[Items listed in a dataset]
◆ ◆ ◆ ◆
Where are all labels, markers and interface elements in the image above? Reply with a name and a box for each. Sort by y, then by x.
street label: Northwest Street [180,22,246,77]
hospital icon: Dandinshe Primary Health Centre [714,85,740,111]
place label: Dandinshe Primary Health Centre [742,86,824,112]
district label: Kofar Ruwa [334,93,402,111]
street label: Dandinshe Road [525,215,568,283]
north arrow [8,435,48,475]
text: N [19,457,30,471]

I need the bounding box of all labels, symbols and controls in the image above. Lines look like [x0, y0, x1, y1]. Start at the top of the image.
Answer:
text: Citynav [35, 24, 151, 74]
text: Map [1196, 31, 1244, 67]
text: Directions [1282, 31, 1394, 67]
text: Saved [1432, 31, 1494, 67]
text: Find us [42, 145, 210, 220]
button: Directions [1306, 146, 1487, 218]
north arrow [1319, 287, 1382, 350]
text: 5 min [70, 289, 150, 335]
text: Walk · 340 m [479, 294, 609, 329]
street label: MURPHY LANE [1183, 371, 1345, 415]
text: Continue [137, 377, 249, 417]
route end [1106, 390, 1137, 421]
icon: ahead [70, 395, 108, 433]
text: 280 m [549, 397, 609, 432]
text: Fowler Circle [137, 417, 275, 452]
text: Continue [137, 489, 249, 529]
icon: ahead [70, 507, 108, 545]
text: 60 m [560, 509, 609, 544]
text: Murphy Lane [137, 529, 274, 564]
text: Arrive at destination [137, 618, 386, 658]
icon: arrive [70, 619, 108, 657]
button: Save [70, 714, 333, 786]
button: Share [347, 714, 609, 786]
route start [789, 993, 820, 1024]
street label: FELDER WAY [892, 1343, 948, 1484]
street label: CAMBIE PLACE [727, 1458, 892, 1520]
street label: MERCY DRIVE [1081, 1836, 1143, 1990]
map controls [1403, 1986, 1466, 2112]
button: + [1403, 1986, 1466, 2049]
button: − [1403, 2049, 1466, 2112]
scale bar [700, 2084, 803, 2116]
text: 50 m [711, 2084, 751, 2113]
◆ ◆ ◆ ◆
WHAT THIS TASK INVOLVES → Quote every line of the data, word for word.

ANSWER SPACE →
Where are all labels, markers and interface elements in the image above? Reply with a name and a box for each. Sort by y, then by x.
street label: Northwest Street [180,22,246,77]
hospital icon: Dandinshe Primary Health Centre [714,85,740,111]
place label: Dandinshe Primary Health Centre [742,86,824,112]
district label: Kofar Ruwa [334,93,402,111]
street label: Dandinshe Road [525,215,568,283]
north arrow [8,435,48,475]
text: N [19,457,30,471]

I need the bounding box of all labels, symbols and controls in the image above. Lines look like [x0, y0, x1, y1]. Start at the top of the image.
Answer:
text: Citynav [35, 24, 151, 74]
text: Map [1196, 31, 1244, 67]
text: Directions [1282, 31, 1394, 67]
text: Saved [1432, 31, 1494, 67]
text: Find us [42, 145, 210, 220]
button: Directions [1306, 146, 1487, 218]
north arrow [1319, 287, 1382, 350]
text: 5 min [70, 289, 150, 335]
text: Walk · 340 m [479, 294, 609, 329]
street label: MURPHY LANE [1183, 371, 1345, 415]
text: Continue [137, 377, 249, 417]
route end [1106, 390, 1137, 421]
icon: ahead [70, 395, 108, 433]
text: 280 m [549, 397, 609, 432]
text: Fowler Circle [137, 417, 275, 452]
text: Continue [137, 489, 249, 529]
icon: ahead [70, 507, 108, 545]
text: 60 m [560, 509, 609, 544]
text: Murphy Lane [137, 529, 274, 564]
text: Arrive at destination [137, 618, 386, 658]
icon: arrive [70, 619, 108, 657]
button: Save [70, 714, 333, 786]
button: Share [347, 714, 609, 786]
route start [789, 993, 820, 1024]
street label: FELDER WAY [892, 1343, 948, 1484]
street label: CAMBIE PLACE [727, 1458, 892, 1520]
street label: MERCY DRIVE [1081, 1836, 1143, 1990]
map controls [1403, 1986, 1466, 2112]
button: + [1403, 1986, 1466, 2049]
button: − [1403, 2049, 1466, 2112]
scale bar [700, 2084, 803, 2116]
text: 50 m [711, 2084, 751, 2113]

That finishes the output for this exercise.